I was watching a documentary on the Israeli raid on Entebbe and they were interviewing the operators on the raid. One of them said that when he returned he saw his father. His father had lost his entire family in the Holocaust and had been in Bergen-Belsen Concentration Camp himself. He told his father that, “…we are now able to rescue Jews around the world and this is something that Jews had been unable to do when my father and his family needed rescuing.” He concluded by saying, “My father said, ‘you’ve done well.’ He was proud.”

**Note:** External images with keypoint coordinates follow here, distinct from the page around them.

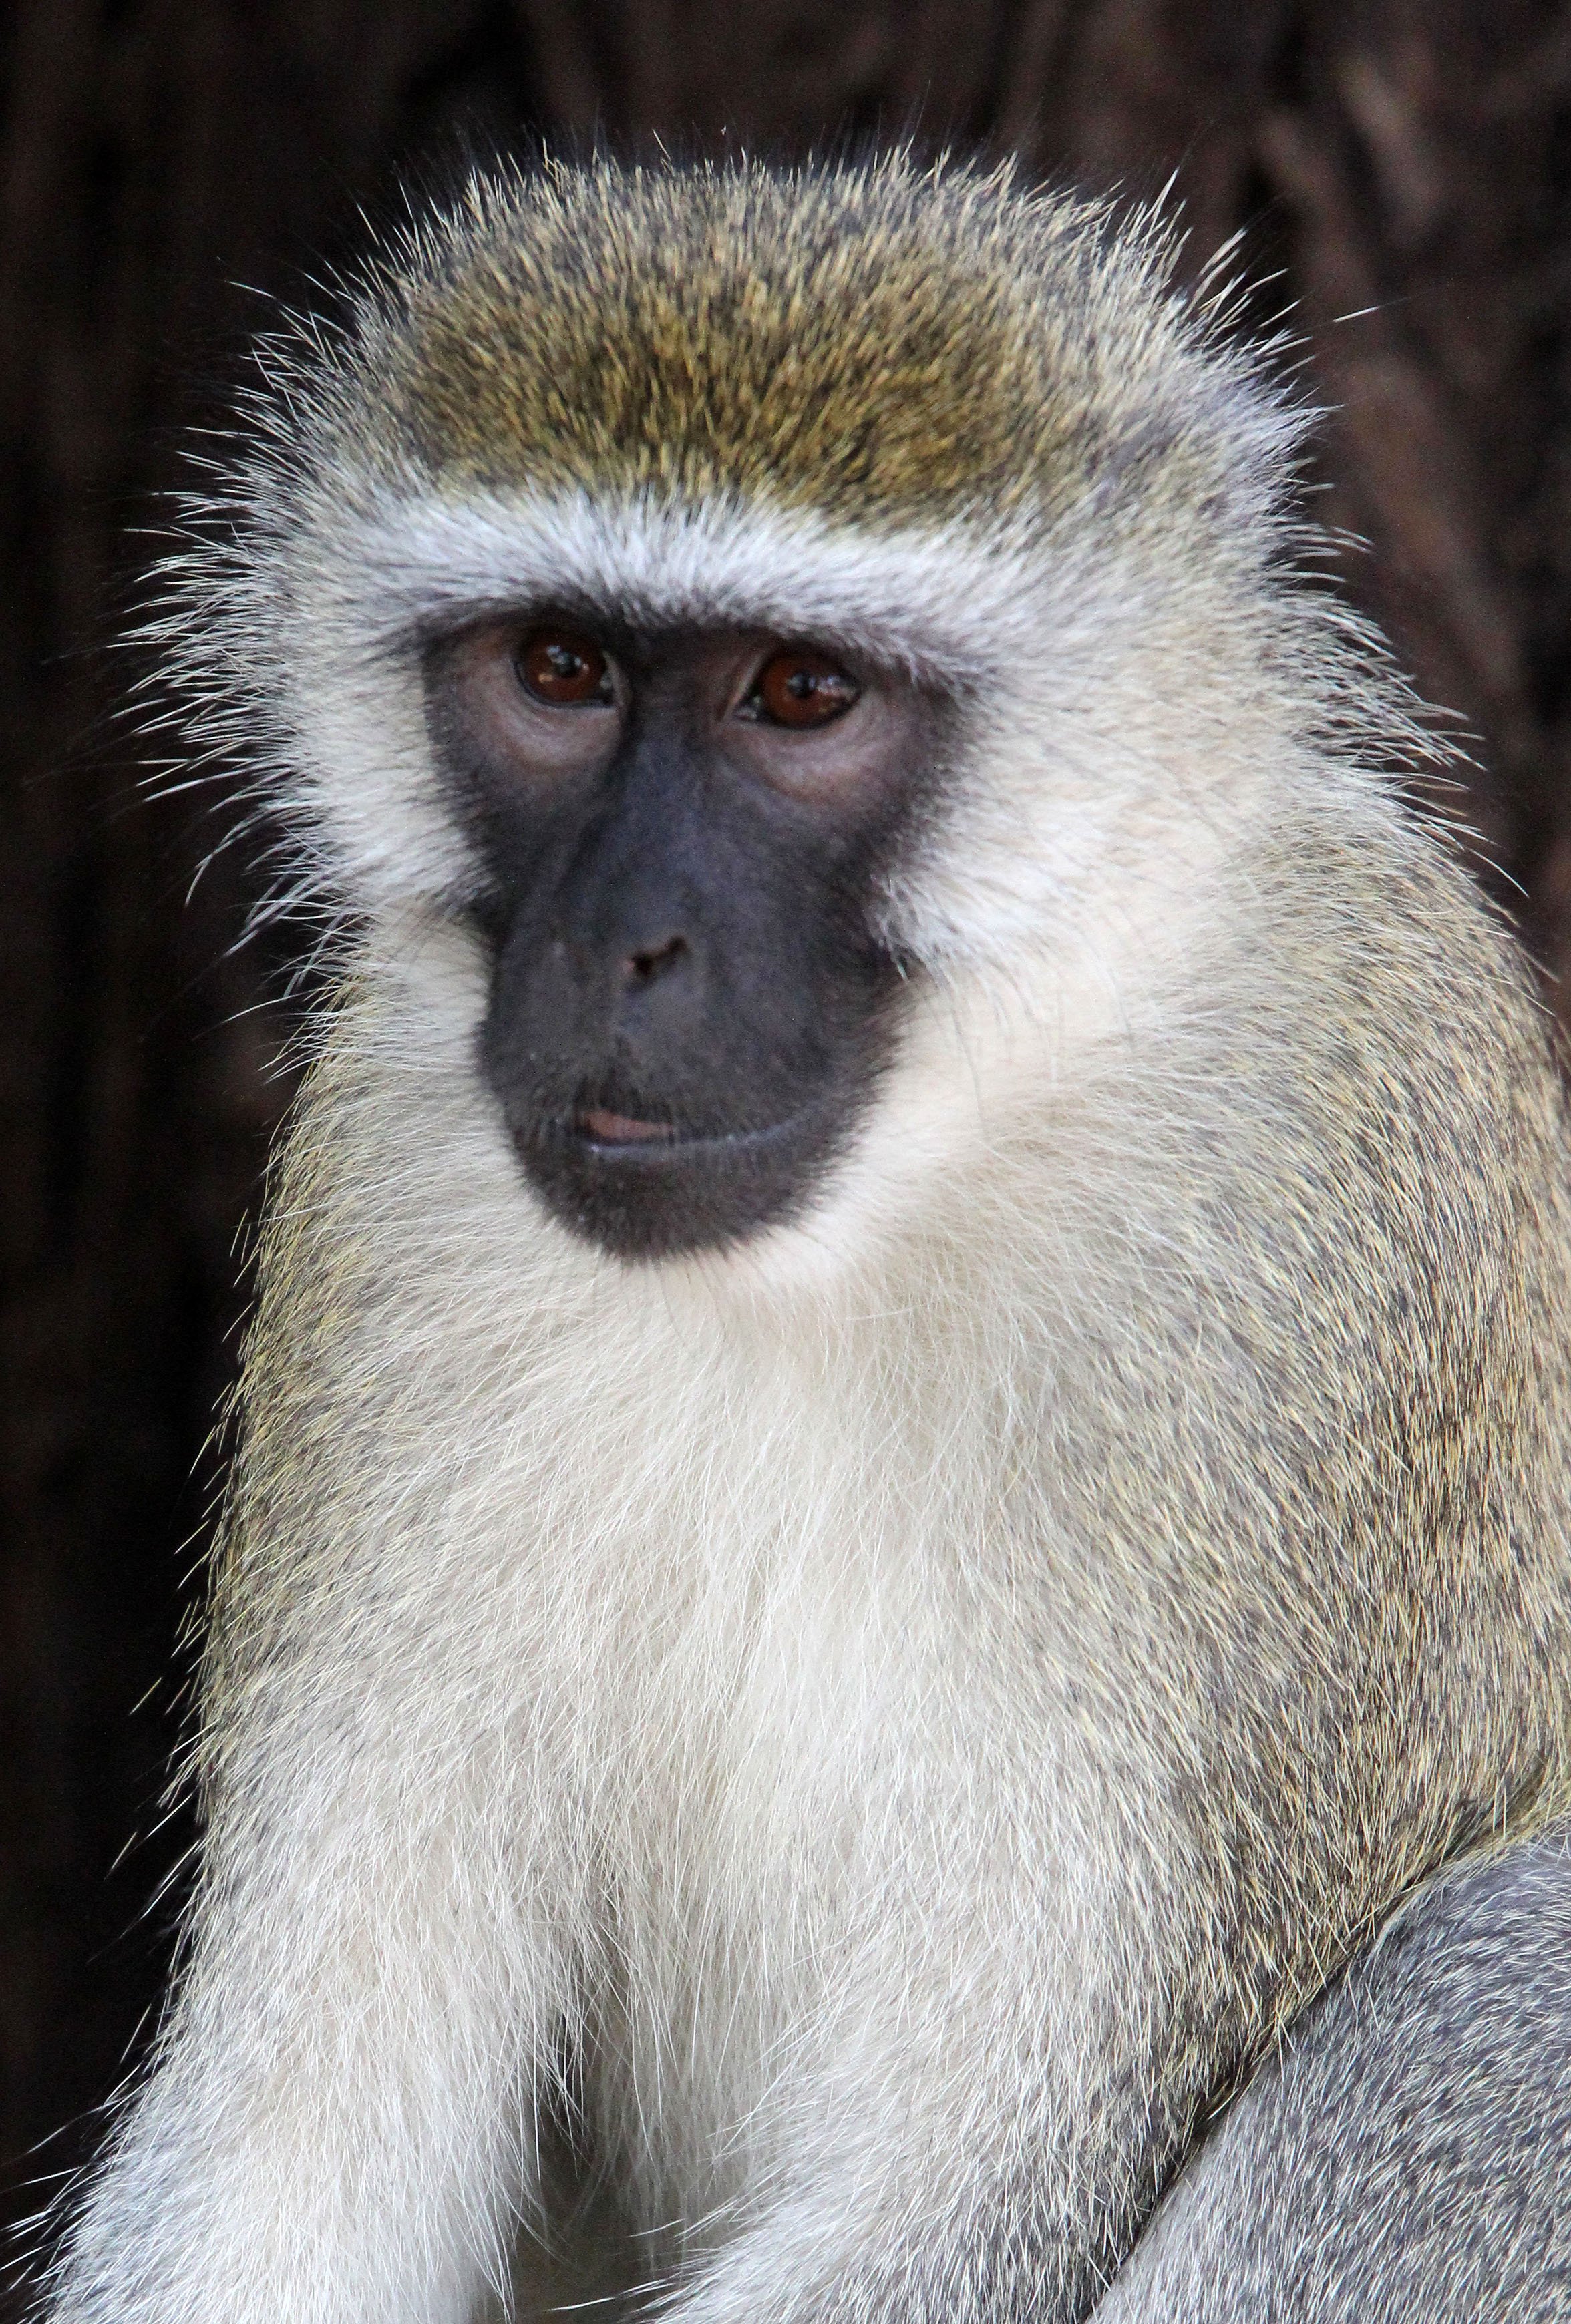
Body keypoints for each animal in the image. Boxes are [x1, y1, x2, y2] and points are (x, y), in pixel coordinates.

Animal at [38, 151, 1571, 2324]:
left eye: (803, 696)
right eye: (562, 672)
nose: (625, 946)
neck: (887, 1201)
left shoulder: (1329, 1198)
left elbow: (968, 2200)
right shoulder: (394, 1178)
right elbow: (298, 2157)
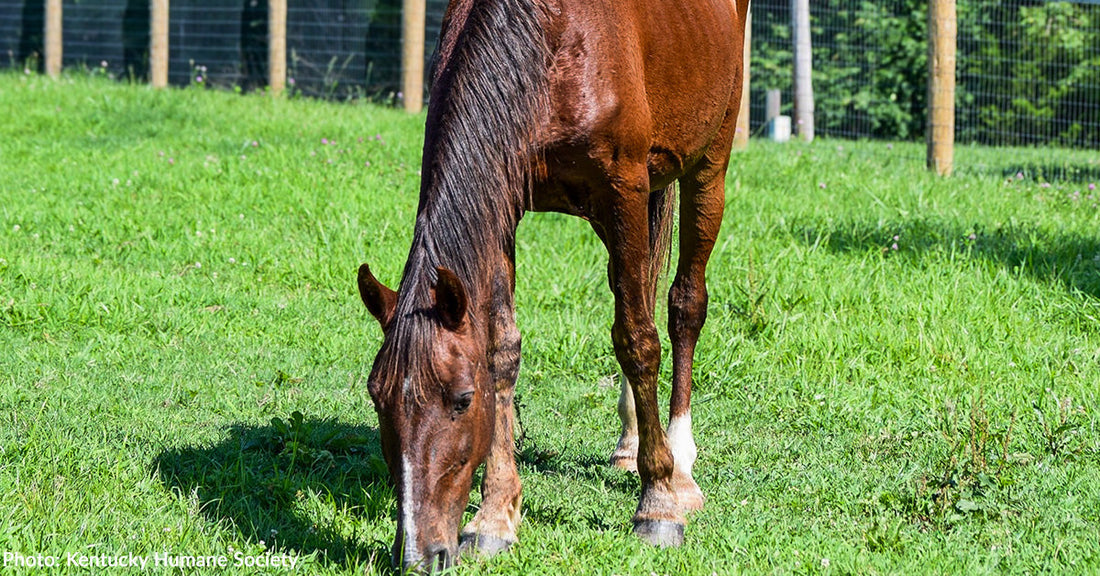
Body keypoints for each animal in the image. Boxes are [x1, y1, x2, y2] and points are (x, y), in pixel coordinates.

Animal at [356, 0, 749, 570]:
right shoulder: (504, 204)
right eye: (378, 398)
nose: (419, 555)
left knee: (682, 307)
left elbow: (638, 340)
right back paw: (631, 444)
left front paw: (658, 505)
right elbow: (501, 348)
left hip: (707, 162)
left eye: (461, 400)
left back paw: (681, 466)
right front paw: (494, 516)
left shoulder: (624, 189)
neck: (546, 40)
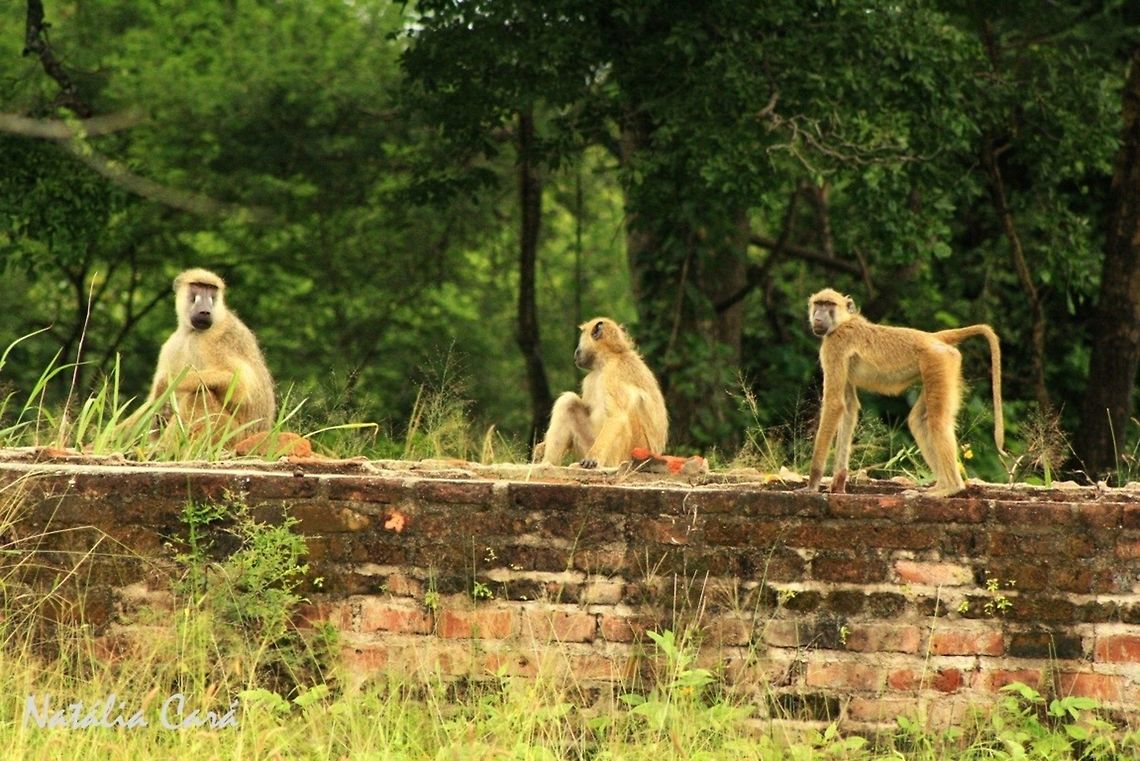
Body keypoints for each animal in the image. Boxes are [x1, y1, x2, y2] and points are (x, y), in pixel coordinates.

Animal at [137, 268, 276, 440]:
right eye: (198, 286)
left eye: (211, 289)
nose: (205, 310)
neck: (191, 332)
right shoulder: (172, 346)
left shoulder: (211, 341)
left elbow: (240, 384)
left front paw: (164, 386)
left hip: (232, 435)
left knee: (199, 396)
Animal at [534, 317, 668, 468]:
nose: (576, 353)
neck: (610, 357)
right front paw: (541, 448)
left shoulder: (613, 372)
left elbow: (617, 416)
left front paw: (592, 459)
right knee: (569, 403)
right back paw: (547, 464)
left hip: (631, 451)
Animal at [802, 288, 1003, 497]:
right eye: (818, 304)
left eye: (829, 305)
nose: (818, 318)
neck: (844, 321)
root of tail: (932, 337)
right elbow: (848, 407)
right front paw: (838, 485)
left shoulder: (834, 346)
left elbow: (834, 404)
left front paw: (812, 485)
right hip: (942, 367)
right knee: (919, 421)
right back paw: (940, 485)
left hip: (939, 361)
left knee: (937, 422)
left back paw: (950, 487)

Here’s a guy who had taken part in one of the most successful rescue operations in the history of the world and what he was most happy about was that his father was proud of him. I connected with the man because of that. As men, we look for the recognition of our fathers and want to make them proud. It made me recall my last conversation with my father.
The last conversation I had with my father went something like this on the phone about a week before he passed away. I don’t remember the entire specific conversation, but I recall two snippets of the talk and it went something like this:
“Dad, you do what you need to do.”
“What are you talking about?”
“Well, if the pain is too much and you need to go, I understand.”
“Eric, I don’t even know what that means.”
“Then don’t worry about it.”
“Dad, I love you. I always have and I always will.”
(I hear him kind of laugh)
“Eric, I’ve know that my entire life. I love you too.”
I spoke with him often once I got to his house before he passed away. But he was unable to respond except in half-smiles and eyes of recognition. In retrospect, I think dad knew what I meant, but I don’t think he knew how to quit or give up.
One of the reasons I include this on my blog is because I don’t want to forget this conversation. I have a horrible memory. I want to be able to tell my kids this information when I’m old, just as my father told me his last talks with his father.